Posséder. Pourquoi nous voulons toujours plus que ce que nous avons

HOOD Bruce, Éd. FYP, 2021, 226 p

La planète ne possède qu’1,9 hectares par personne pour fournir à l’humanité les ressources à son existence qui en consomme déjà 2,3. Comment expliquer cette quête insatiable d’une accumulation de biens et de richesses qui nous mène droit dans le mur ?

L’un des premiers mots que le bébé prononce est souvent « à moi », quand il veut garder un objet auquel il tient ! Cette pulsion de possession, à l’origine du réflexe d’appropriation et de l’acte social de propriété, serait-il inné chez l’être humain ?

La réponse à cette question s’abreuve aux sources tant biologiques que culturelles, historiques que psychologiques. Registres largement utilisés par l’auteur, Bruce Hood, docteur en psychologie, spécialiste des neurosciences cognitives.

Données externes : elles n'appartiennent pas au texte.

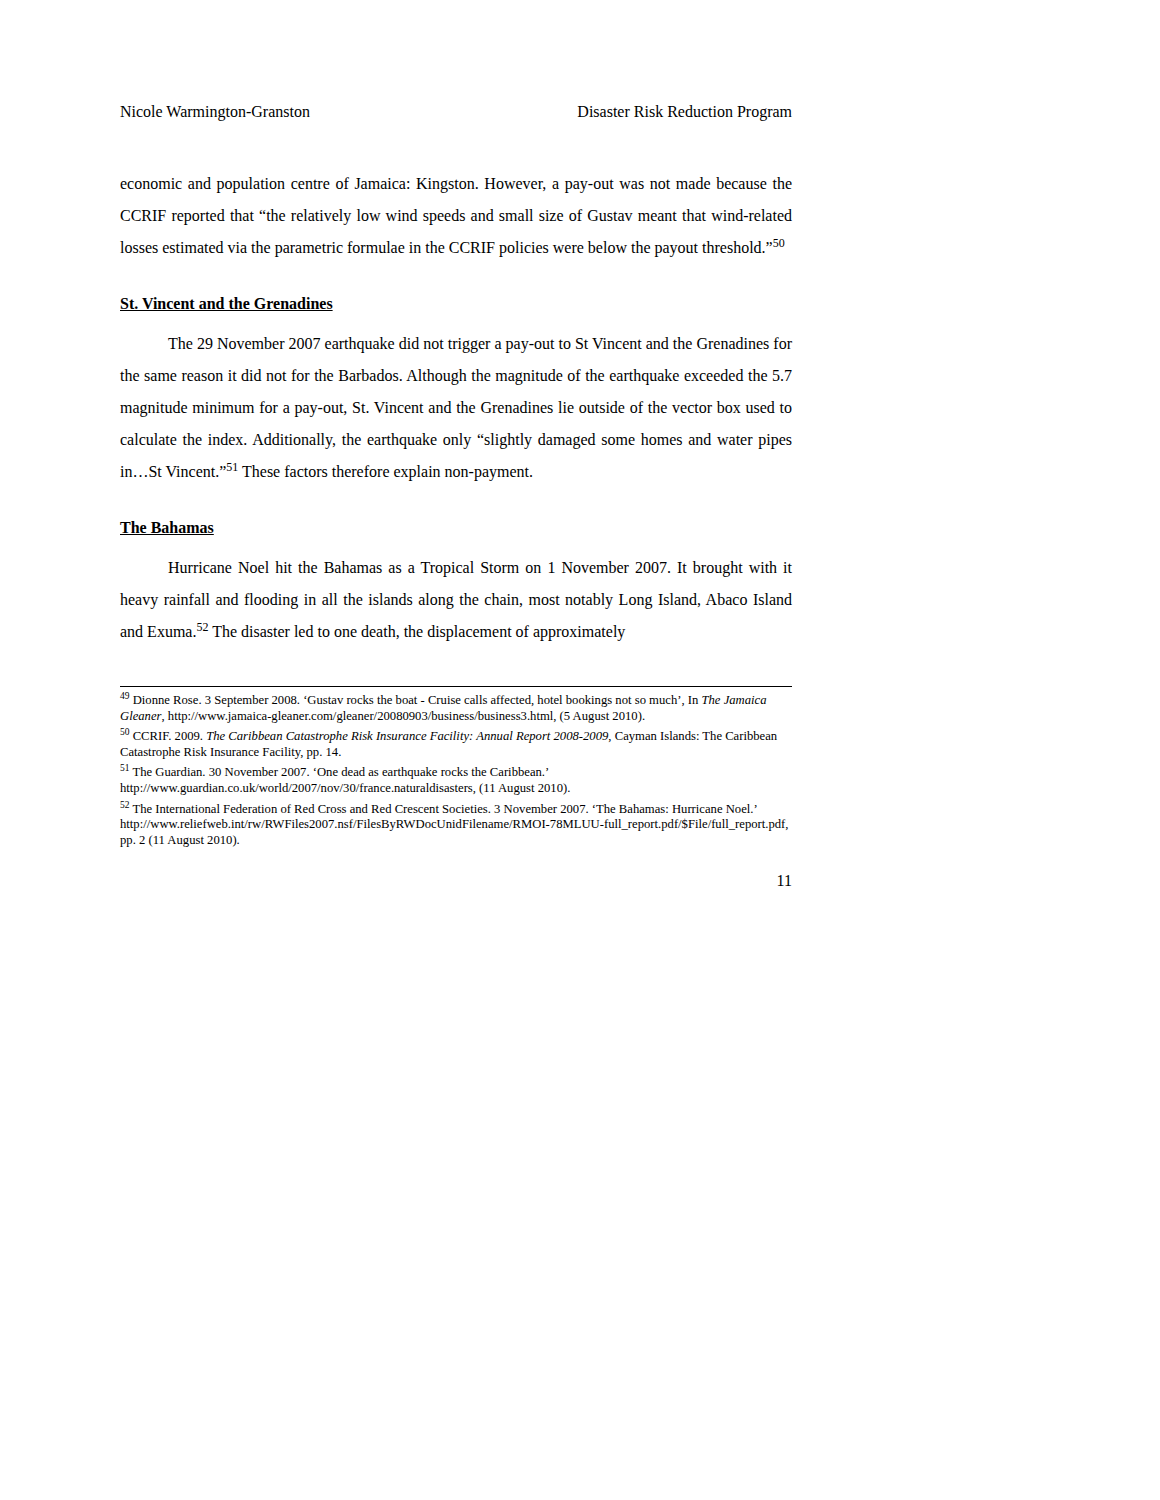Nicole Warmington-Granston
Disaster Risk Reduction Program
economic and population centre of Jamaica: Kingston. However, a pay-out was not made because the CCRIF reported that “the relatively low wind speeds and small size of Gustav meant that wind-related losses estimated via the parametric formulae in the CCRIF policies were below the payout threshold.”50
St. Vincent and the Grenadines
The 29 November 2007 earthquake did not trigger a pay-out to St Vincent and the Grenadines for the same reason it did not for the Barbados. Although the magnitude of the earthquake exceeded the 5.7 magnitude minimum for a pay-out, St. Vincent and the Grenadines lie outside of the vector box used to calculate the index. Additionally, the earthquake only “slightly damaged some homes and water pipes in…St Vincent.”51 These factors therefore explain non-payment.
The Bahamas
Hurricane Noel hit the Bahamas as a Tropical Storm on 1 November 2007. It brought with it heavy rainfall and flooding in all the islands along the chain, most notably Long Island, Abaco Island and Exuma.52 The disaster led to one death, the displacement of approximately
49 Dionne Rose. 3 September 2008. ‘Gustav rocks the boat - Cruise calls affected, hotel bookings not so much’, In The Jamaica Gleaner, http://www.jamaica-gleaner.com/gleaner/20080903/business/business3.html, (5 August 2010).
50 CCRIF. 2009. The Caribbean Catastrophe Risk Insurance Facility: Annual Report 2008-2009, Cayman Islands: The Caribbean Catastrophe Risk Insurance Facility, pp. 14.
51 The Guardian. 30 November 2007. ‘One dead as earthquake rocks the Caribbean.’ http://www.guardian.co.uk/world/2007/nov/30/france.naturaldisasters, (11 August 2010).
52 The International Federation of Red Cross and Red Crescent Societies. 3 November 2007. ‘The Bahamas: Hurricane Noel.’ http://www.reliefweb.int/rw/RWFiles2007.nsf/FilesByRWDocUnidFilename/RMOI-78MLUU-full_report.pdf/$File/full_report.pdf, pp. 2 (11 August 2010).
11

Il est vrai que pendant 95 % de son existence l’homo-sapiens n’a guère eu l’occasion de posséder grand-chose. L’itinérance, que lui imposait son mode de vie de chasseurs-cueilleurs, le contraignait à ne détenir que ce qu’il pouvait emporter avec lui. Les biens présents n’étaient pas possédés individuellement, mais collectivement. Non par choix, mais du fait d’un mode de vie communautaire ne laissant guère de place à la propriété personnelle.

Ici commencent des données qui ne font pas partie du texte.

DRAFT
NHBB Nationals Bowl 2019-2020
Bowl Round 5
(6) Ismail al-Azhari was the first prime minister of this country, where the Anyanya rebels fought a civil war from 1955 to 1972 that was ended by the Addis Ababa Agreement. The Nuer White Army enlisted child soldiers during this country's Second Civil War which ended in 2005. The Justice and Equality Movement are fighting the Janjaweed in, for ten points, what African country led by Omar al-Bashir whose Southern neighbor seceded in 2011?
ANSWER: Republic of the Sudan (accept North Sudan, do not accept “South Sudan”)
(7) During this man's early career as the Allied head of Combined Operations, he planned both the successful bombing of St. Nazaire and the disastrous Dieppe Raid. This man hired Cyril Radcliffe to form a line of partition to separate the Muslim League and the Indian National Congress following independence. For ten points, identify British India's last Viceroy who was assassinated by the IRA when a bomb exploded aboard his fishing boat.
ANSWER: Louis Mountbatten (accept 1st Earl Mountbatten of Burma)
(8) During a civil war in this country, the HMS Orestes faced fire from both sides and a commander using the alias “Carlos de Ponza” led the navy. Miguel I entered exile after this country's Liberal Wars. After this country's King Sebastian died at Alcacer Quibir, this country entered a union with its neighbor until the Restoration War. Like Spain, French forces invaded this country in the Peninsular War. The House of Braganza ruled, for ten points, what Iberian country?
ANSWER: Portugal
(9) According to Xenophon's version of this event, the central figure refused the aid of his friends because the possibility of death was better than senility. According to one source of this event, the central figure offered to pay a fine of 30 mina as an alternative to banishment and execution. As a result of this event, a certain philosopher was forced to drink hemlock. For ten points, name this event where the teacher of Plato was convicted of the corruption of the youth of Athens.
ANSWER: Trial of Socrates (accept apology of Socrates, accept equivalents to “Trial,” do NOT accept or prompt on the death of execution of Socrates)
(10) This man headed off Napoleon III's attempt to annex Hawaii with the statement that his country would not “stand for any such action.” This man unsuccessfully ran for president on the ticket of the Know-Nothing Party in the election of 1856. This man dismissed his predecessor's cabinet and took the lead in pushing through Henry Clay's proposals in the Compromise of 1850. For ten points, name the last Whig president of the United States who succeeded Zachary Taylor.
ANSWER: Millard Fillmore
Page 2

C’est avec la production d’excédents de ressources que la question s’est posée de leur attribution. C’est alors qu’a commencé cette course sans fin à l’accumulation dans laquelle nous nous trouvons encore aujourd’hui. « Le premier qui, ayant enclos un terrain, s’avisa de dire ‘ceci est à moi’ et trouva des gens assez simples pour le croire, fut le vrai fondateur de la société civile » affirmait Rousseau en 1754

chaque époque et chaque civilisation ont néanmoins leur propre définition de ce qu’est la propriété. Ce n’est là rien d’autre qu’une convention, une construction mentale et une précision juridique spécifiques et singulières à chaque communauté humaine.

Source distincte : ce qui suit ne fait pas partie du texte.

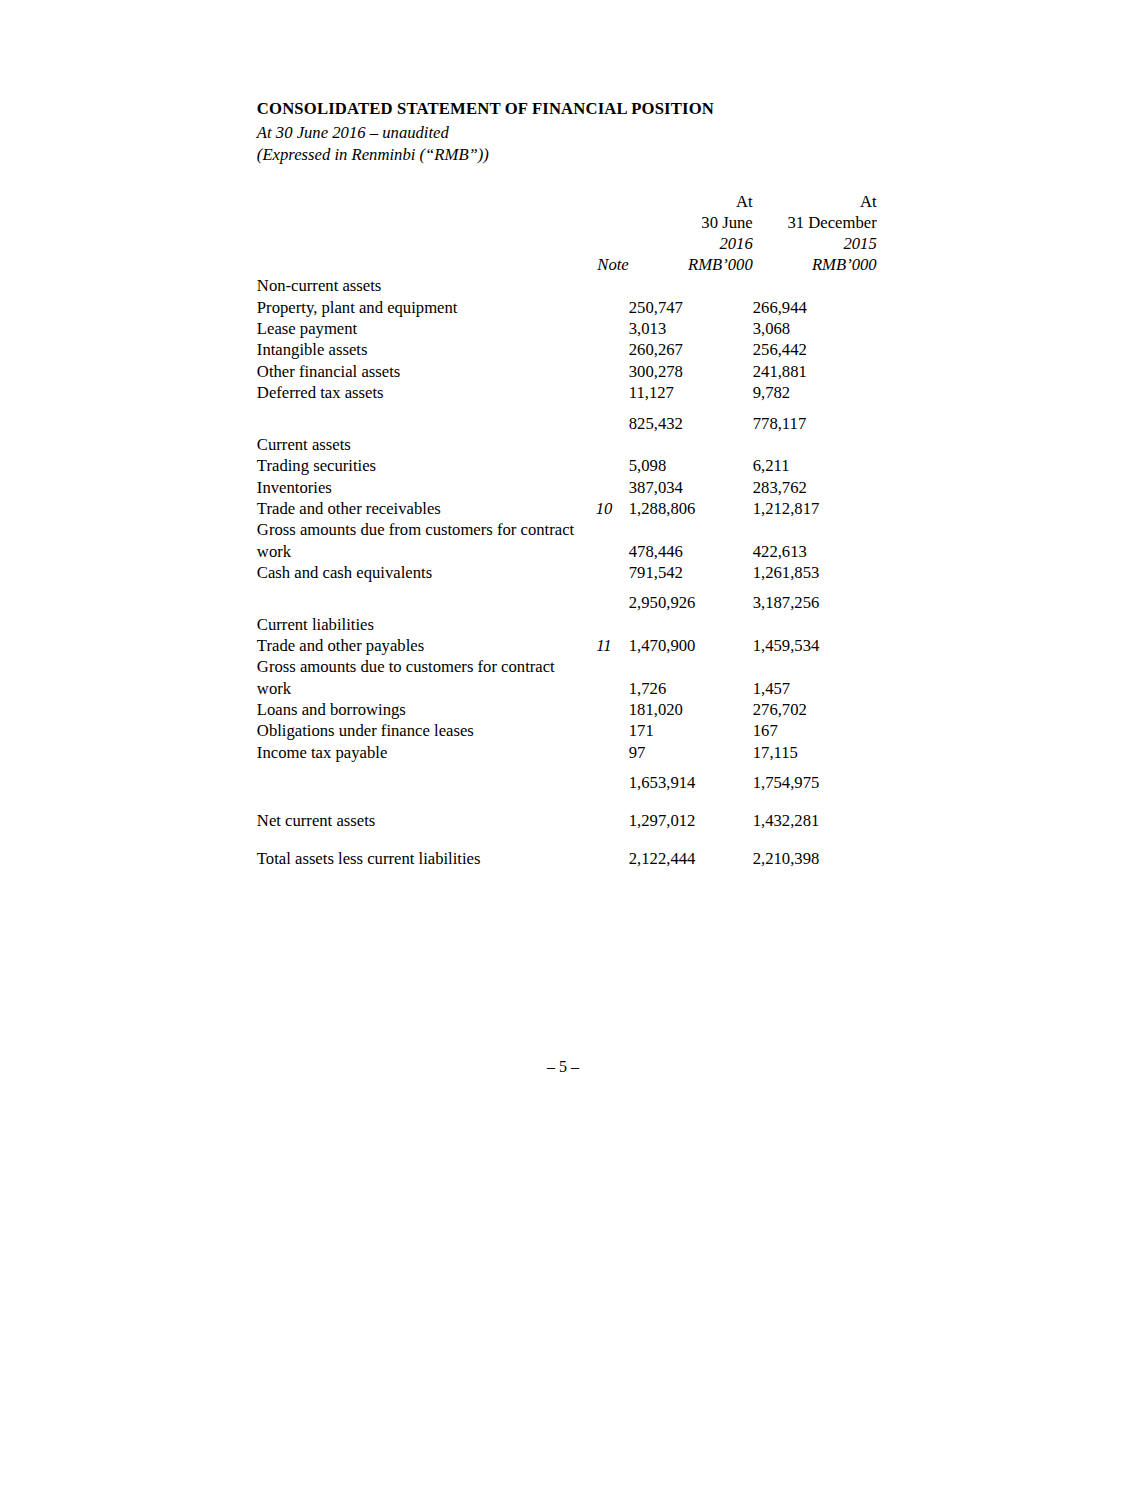CONSOLIDATED STATEMENT OF FINANCIAL POSITION
At 30 June 2016 – unaudited
(Expressed in Renminbi (“RMB”))
| | | At | At |
| | | 30 June | 31 December |
| | | 2016 | 2015 |
| | Note | RMB’000 | RMB’000 |
| Non-current assets |
| Property, plant and equipment | | 250,747 | 266,944 |
| Lease payment | | 3,013 | 3,068 |
| Intangible assets | | 260,267 | 256,442 |
| Other financial assets | | 300,278 | 241,881 |
| Deferred tax assets | | 11,127 | 9,782 |
| | | 825,432 | 778,117 |
| Current assets |
| Trading securities | | 5,098 | 6,211 |
| Inventories | | 387,034 | 283,762 |
| Trade and other receivables | 10 | 1,288,806 | 1,212,817 |
| Gross amounts due from customers for contract work | | 478,446 | 422,613 |
| Cash and cash equivalents | | 791,542 | 1,261,853 |
| | | 2,950,926 | 3,187,256 |
| Current liabilities |
| Trade and other payables | 11 | 1,470,900 | 1,459,534 |
| Gross amounts due to customers for contract work | | 1,726 | 1,457 |
| Loans and borrowings | | 181,020 | 276,702 |
| Obligations under finance leases | | 171 | 167 |
| Income tax payable | | 97 | 17,115 |
| | | 1,653,914 | 1,754,975 |
| Net current assets | | 1,297,012 | 1,432,281 |
| Total assets less current liabilities | | 2,122,444 | 2,210,398 |
– 5 –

La propriété s’étend aux biens, aux objets, aux terres, aux bâtiments, à la production intellectuelle, à son image, à son corps… Mais elle a pu tout autant concerner ses esclaves, son épouse ou ses enfants.

S’il est difficile de lui donner une définition, il est néanmoins possible d’en établir les limites  : contrôle de l’accès physique à une ressource qui ne peut être utilisée librement sans l’accord de son propriétaire.

Reste à comprendre pourquoi la possession entraine une soif inextinguible d’en avoir toujours plus

Première hypothèse présentée par l‘auteur : la compétition pour la reproduction. Comme toutes les autres espèces, l’être humain cherche instinctivement à impressionner ses éventuel(le)s partenaires, en arborant des attributs en apparence inutiles, mais marqueurs fiables de certaines qualités attendues. La consommation ostentatoire est là pour impressionner les autres.

Seconde hypothèse : l’espèce humaine est avant tout formatée pour (et par) une sociabilité qui fut pendant longtemps la condition de sa survie. Mais chacun de ses membres est porté à se distinguer. Avec la conviction d’être ce qu’il a, de forger son identité à partir de ce dont il dispose, d’exister à travers ce qu’il détient. Plus il possède, plus il a le sentiment d’avoir de la valeur.

Troisième hypothèse : le circuit mental de la récompense est activé par la démarche d’acquisition. Plus nous accumulons, plus nous stimulons les neurones libérant de la dopamine, hormones du plaisir.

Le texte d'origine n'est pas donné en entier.